Records for this exercise ->
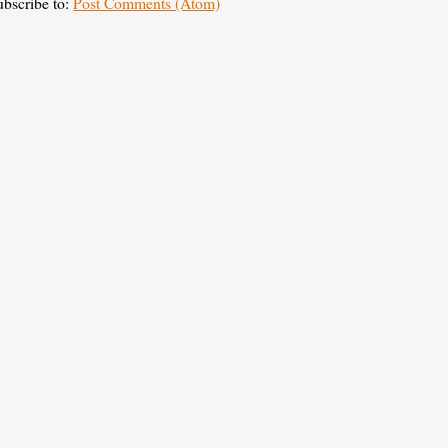
ubscribe to:
Post Comments (Atom)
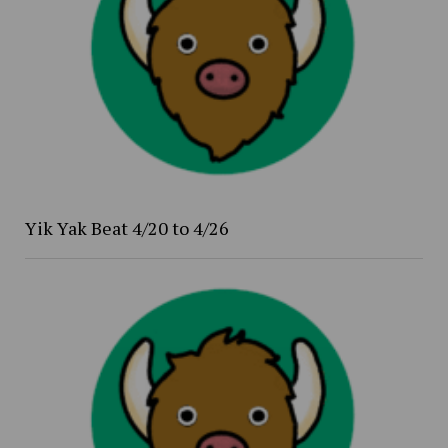
Yik Yak Beat 4/20 to 4/26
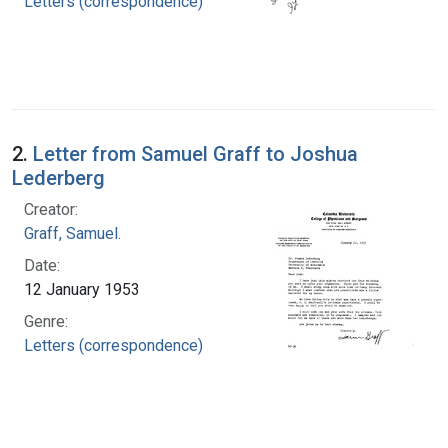
Letters (correspondence)
2.
Letter from Samuel Graff to Joshua
Lederberg
Creator:
Graff, Samuel.
Date:
12 January 1953
Genre:
Letters (correspondence)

Work item -> Please put every line of text read from the items above into a Markdown table with the columns Row and Line, numbering each row and skipping blank lines. Leave the pictures out of your answer.

Answer to this problem ->
| Row | Line |
|---|---|
| 1 | ubscribe to: |
| 2 | Post Comments (Atom) |
| 3 | Yik Yak Beat 4/20 to 4/26 |
| 4 | Letters (correspondence) |
| 5 | 2. |
| 6 | Letter from Samuel Graff to Joshua |
| 7 | Lederberg |
| 8 | Creator: |
| 9 | Graff, Samuel. |
| 10 | Date: |
| 11 | 12 January 1953 |
| 12 | Genre: |
| 13 | Letters (correspondence) |